ABSTRACT
This article combined the Sustainable Livelihoods Approach and Community Capitals Framework to address four critical concerns in the current community resilience literature. One concern is the need for greater flexibility to account for the wide variety of actors within a community system. A second concern––the dominance of only four major outcomes (nutrition security, food security, environmental sustainability, and economic security)––ignores other important system-level capacities. A third concern in the literature is the normative discourse within resilience. The fourth concern with the state of the literature is overemphasis on specific resilience rather than general resilience. To address these issues, the Community Resilience Framework was developed with a particular emphasis on community development practice.
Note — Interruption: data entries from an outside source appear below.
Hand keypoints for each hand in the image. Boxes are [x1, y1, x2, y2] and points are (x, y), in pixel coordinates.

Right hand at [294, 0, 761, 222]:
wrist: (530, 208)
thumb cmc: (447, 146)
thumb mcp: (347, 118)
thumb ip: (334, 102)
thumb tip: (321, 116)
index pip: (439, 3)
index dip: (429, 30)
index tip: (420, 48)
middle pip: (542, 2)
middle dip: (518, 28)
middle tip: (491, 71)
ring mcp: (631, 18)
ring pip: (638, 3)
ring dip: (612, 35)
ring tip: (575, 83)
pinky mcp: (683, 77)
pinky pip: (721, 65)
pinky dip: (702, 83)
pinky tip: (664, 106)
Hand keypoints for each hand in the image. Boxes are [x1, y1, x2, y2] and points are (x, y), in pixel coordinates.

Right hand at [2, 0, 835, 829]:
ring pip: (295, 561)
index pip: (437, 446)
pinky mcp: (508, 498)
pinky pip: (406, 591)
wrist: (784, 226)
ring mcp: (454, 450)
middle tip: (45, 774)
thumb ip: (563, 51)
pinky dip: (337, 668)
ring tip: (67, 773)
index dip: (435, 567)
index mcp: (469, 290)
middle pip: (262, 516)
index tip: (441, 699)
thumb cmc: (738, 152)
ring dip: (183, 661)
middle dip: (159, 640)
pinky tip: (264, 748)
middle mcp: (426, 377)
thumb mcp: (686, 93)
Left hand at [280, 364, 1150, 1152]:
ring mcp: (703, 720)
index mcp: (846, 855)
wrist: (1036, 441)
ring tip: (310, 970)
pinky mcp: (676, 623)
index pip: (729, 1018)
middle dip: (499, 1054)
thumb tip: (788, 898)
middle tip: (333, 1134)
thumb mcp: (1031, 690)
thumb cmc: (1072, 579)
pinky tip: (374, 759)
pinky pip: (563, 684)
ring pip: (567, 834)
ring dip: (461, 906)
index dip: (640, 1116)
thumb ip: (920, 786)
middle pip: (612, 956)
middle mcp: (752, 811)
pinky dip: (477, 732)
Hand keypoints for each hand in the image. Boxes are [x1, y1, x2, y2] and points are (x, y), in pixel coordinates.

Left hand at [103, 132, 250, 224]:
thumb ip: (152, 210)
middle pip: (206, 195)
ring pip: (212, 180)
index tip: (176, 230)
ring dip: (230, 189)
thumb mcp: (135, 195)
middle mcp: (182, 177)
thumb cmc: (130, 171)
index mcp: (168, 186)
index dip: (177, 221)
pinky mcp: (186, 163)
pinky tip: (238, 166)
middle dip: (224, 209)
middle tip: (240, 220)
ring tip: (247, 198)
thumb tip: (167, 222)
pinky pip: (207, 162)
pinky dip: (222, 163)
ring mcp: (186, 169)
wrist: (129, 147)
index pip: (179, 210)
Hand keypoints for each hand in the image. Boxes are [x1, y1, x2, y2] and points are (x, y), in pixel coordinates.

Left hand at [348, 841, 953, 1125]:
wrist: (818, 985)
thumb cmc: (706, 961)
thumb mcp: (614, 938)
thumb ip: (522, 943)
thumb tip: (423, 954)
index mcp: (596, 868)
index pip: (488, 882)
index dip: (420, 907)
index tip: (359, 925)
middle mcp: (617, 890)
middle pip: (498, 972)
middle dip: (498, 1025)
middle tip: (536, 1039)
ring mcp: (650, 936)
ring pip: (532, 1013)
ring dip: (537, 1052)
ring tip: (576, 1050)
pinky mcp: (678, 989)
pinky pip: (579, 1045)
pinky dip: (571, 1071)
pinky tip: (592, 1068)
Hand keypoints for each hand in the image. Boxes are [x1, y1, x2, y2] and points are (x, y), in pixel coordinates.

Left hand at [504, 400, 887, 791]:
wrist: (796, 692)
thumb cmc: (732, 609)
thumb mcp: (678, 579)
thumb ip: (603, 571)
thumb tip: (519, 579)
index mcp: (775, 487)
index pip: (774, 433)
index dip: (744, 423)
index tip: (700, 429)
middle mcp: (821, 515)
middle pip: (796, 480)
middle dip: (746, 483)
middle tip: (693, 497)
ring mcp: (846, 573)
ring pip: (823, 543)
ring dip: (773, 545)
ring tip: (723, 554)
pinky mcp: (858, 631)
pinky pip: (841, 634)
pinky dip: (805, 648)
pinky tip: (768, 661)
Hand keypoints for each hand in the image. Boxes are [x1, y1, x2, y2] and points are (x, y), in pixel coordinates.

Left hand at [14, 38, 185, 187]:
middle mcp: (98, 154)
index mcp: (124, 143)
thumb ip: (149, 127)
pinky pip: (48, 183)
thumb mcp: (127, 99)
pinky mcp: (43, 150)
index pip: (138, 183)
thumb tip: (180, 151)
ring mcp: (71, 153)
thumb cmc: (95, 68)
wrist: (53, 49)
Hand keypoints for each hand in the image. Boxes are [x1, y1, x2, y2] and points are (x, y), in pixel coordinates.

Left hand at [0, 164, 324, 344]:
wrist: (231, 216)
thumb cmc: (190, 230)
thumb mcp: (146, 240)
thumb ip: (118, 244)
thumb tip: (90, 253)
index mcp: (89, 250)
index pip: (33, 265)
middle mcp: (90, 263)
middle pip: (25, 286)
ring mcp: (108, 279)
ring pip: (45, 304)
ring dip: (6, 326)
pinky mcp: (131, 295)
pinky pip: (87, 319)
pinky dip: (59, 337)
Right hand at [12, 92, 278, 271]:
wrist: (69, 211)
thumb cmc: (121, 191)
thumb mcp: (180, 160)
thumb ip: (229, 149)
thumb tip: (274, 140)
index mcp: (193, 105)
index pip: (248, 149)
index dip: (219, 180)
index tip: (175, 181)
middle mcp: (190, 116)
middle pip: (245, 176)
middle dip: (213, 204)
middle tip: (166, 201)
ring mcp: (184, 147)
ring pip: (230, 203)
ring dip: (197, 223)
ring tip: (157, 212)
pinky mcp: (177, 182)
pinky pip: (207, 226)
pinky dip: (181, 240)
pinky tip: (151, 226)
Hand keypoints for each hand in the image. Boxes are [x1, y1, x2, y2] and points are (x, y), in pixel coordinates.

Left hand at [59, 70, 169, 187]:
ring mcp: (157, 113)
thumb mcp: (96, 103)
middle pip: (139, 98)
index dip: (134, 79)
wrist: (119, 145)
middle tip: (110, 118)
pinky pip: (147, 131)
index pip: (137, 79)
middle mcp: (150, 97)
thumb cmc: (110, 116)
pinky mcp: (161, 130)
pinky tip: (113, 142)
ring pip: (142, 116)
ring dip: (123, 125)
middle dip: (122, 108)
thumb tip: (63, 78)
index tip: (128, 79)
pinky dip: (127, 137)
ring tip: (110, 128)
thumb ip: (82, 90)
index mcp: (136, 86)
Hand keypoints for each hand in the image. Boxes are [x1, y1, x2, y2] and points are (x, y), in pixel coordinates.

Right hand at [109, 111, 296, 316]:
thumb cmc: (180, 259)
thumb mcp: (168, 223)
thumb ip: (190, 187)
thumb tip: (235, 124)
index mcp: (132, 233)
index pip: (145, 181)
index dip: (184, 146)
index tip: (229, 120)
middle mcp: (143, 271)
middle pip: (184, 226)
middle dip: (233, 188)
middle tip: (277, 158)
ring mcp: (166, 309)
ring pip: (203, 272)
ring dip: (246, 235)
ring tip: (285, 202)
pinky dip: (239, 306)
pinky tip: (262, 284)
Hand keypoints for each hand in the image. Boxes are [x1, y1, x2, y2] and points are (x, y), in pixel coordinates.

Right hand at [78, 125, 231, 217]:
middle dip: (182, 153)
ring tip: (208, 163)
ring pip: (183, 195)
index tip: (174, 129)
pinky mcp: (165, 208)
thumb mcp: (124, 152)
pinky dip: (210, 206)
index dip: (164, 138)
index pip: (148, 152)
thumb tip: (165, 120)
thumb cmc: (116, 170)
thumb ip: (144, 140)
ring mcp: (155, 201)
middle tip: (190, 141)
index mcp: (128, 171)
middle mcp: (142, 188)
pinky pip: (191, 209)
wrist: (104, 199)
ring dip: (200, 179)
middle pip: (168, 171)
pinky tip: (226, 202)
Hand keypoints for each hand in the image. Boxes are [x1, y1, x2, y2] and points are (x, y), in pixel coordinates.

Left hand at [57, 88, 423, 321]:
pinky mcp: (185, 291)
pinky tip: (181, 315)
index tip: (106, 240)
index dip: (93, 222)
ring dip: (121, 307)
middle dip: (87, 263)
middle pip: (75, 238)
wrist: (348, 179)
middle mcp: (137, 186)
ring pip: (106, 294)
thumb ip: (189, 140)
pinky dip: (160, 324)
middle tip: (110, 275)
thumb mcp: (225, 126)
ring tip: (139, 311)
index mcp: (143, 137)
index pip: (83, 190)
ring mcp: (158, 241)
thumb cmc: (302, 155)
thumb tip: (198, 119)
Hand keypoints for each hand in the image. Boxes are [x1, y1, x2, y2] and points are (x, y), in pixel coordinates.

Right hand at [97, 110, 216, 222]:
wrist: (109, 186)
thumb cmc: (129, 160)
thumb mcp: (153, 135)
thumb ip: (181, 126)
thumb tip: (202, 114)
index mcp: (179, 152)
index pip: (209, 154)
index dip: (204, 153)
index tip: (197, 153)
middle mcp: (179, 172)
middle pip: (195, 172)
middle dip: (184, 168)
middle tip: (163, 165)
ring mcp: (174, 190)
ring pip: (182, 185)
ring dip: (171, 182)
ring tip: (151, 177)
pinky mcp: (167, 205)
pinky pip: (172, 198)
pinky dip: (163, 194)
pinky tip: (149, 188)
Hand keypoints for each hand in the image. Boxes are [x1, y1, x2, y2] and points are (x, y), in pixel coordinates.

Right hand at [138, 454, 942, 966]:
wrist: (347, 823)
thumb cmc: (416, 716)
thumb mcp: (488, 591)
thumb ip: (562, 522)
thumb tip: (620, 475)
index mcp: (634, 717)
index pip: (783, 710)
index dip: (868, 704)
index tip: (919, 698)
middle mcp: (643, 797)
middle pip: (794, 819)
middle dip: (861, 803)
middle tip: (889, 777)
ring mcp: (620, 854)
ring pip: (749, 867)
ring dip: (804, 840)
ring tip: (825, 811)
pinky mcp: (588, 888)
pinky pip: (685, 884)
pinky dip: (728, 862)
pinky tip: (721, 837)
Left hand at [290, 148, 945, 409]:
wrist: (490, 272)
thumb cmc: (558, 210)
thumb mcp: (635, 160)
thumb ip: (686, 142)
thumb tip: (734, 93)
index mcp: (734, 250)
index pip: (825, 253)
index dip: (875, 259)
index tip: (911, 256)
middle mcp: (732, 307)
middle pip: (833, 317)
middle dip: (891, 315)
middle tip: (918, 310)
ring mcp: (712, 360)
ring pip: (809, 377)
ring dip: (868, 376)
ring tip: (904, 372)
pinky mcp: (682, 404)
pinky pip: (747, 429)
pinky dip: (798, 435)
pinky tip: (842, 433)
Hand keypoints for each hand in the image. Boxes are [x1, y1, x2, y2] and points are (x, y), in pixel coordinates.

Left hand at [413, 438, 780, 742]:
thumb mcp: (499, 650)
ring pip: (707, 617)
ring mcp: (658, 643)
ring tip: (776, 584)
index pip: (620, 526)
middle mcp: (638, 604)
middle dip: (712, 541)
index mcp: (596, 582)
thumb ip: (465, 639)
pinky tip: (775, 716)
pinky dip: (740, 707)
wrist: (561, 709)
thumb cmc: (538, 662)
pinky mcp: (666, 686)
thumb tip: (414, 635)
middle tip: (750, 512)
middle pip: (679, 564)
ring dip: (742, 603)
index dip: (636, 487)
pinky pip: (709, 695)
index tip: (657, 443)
This article also provides an introduction to two potential methodologies that can be paired with the framework to engage communities, inform policy, and build resilience.
Acknowledgments
Input for conceptualization of this paper was provided at the Community Resilience Workshop, Community Development Society annual meeting, Detroit, MI, 22 July 2018. The organizers were Jim Cavaye, Sharon Gullick, John Green, and Gary Goreham. Special thanks to participants, including Sheena Abar, Caitlin Bletscher, Karen Fawcett, Peter Hackbert, Dan Kahl, Randy Lyness, Lisa Marrifield, Susan Odum, and Heather Ritz.
Disclosure statement
No potential conflict of interest was reported by the authors.